SIGO prácticamente donde lo dejé ayer. Quizá con un resabio mayor que roza el hartazgo al comprobar, hecho a hecho, declaración a declaración, la evidencia de que todo este supuesto enorme debate sobre el racismo en el fútbol solo responde a la identidad de los afrentados; el tal Vinicius en lo individual y el poderoso Real Madrid en colectivo. Y aun así, como ya anoté, lo daría por bueno si de verdad fuera a servir para erradicar lo que se denuncia. Pero tenemos la suficiente bibliografía presentada de rimbombantes ultimátums como para no albergar la menor duda de que esta peste va a seguir por los siglos de los siglos.

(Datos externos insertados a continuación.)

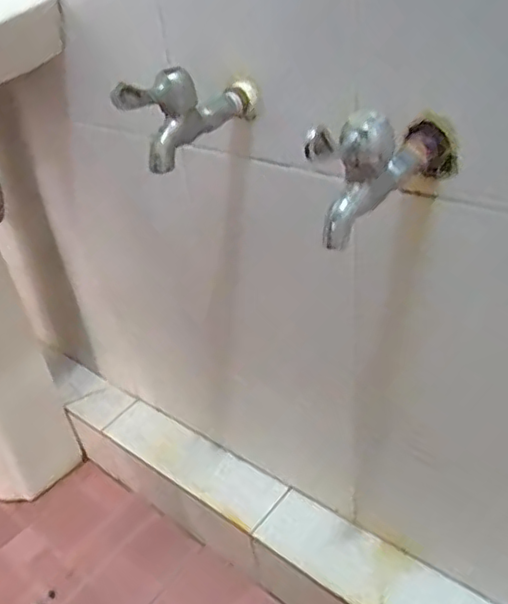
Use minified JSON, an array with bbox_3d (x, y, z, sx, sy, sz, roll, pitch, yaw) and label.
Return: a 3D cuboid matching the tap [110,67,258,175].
[{"bbox_3d":[-0.048,-0.158,0.490,0.029,0.065,0.134,19,44,32],"label":"tap"}]

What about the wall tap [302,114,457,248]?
[{"bbox_3d":[0.090,-0.096,0.410,0.036,0.075,0.130,24,46,35],"label":"wall tap"}]

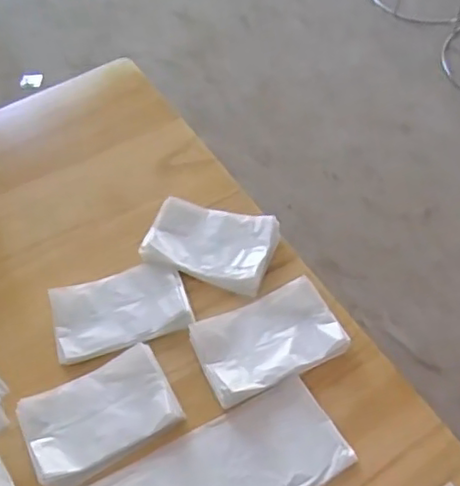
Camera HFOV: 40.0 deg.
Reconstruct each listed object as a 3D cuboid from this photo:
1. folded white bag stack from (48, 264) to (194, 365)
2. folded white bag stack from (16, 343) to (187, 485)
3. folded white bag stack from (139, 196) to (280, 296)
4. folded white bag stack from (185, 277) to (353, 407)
[{"bbox_3d":[-0.108,0.066,0.629,0.130,0.017,0.085,-16,55,-6],"label":"folded white bag stack"},{"bbox_3d":[-0.115,0.154,0.566,0.129,0.021,0.084,-25,57,-12],"label":"folded white bag stack"},{"bbox_3d":[-0.020,-0.001,0.662,0.129,0.016,0.087,16,58,16],"label":"folded white bag stack"},{"bbox_3d":[0.036,0.089,0.598,0.133,0.023,0.089,-23,56,-11],"label":"folded white bag stack"}]

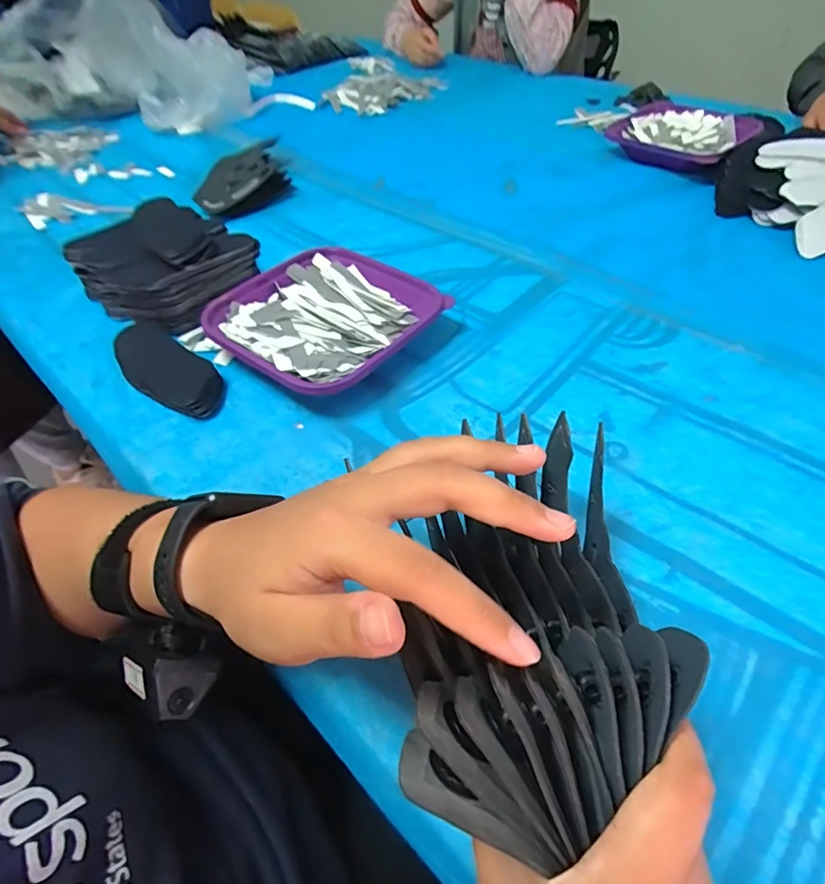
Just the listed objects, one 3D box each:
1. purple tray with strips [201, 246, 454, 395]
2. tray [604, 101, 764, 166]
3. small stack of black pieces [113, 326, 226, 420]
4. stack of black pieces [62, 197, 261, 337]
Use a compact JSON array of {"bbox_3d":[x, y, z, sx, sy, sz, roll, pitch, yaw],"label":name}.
[{"bbox_3d":[-0.083,-0.117,0.476,0.182,0.039,0.189,32,56,26],"label":"purple tray with strips"},{"bbox_3d":[0.434,-0.493,0.793,0.189,0.045,0.202,-35,56,-27],"label":"tray"},{"bbox_3d":[-0.227,-0.068,0.447,0.139,0.023,0.056,30,55,25],"label":"small stack of black pieces"},{"bbox_3d":[-0.261,-0.192,0.516,0.149,0.064,0.164,-36,57,-28],"label":"stack of black pieces"}]

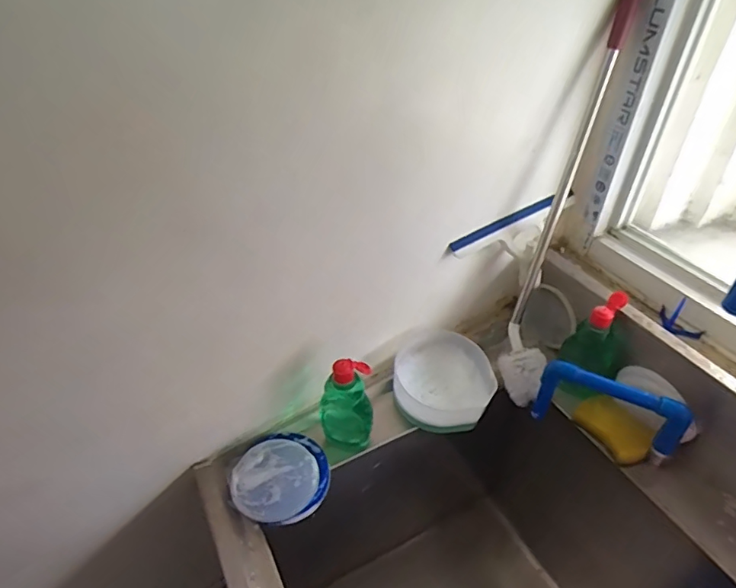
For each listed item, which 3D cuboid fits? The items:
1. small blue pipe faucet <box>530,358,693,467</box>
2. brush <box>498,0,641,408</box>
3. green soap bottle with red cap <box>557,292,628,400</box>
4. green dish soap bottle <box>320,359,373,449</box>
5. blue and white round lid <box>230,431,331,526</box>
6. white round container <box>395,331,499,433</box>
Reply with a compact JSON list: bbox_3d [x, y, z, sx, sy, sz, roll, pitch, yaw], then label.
[{"bbox_3d":[0.321,0.155,0.672,0.178,0.100,0.023,19,44,21],"label":"small blue pipe faucet"},{"bbox_3d":[0.287,-0.125,0.710,0.072,0.601,0.077,18,17,21],"label":"brush"},{"bbox_3d":[0.335,0.089,0.752,0.081,0.183,0.059,9,41,11],"label":"green soap bottle with red cap"},{"bbox_3d":[-0.027,0.149,0.664,0.063,0.148,0.051,-20,44,-21],"label":"green dish soap bottle"},{"bbox_3d":[-0.113,0.236,0.649,0.114,0.026,0.121,0,40,0],"label":"blue and white round lid"},{"bbox_3d":[0.114,0.125,0.761,0.142,0.062,0.148,0,40,0],"label":"white round container"}]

Por muchos motivos, además. El primero, que el enfoque es incorrecto. Esto no va de “xenofobia en el fútbol”, que es el epígrafe al uso. Ni siquiera en el deporte. Y, apurando, tampoco de xenofobia en general. Esto va de la extensión de las mil formas que adopta el odio. Una de ellas es, efectivamente, el racismo. Pero está también el machismo, la homofobia y todos los comportamientos de obra o palabra que inciden en el desprecio de cualquiera a quien se etiquete como diferente o como enemigo. Es decir que, desgraciadamente, el problema es mucho más grave que el de los insultos intolerables a un deportista de élite. Hablamos de algo que está instalado mucho más allá de los estadios (les recomiendo la columna de Andrés Krakenberger en estas mismas páginas) y a lo que probablemente cada uno de nosotros no seamos tan ajenos como pretendemos. Otra cosa es que apliquemos una y otra vez lo del ojo y la viga para considerar que son solo los demás los que siembran, cultivan y esparcen el odio.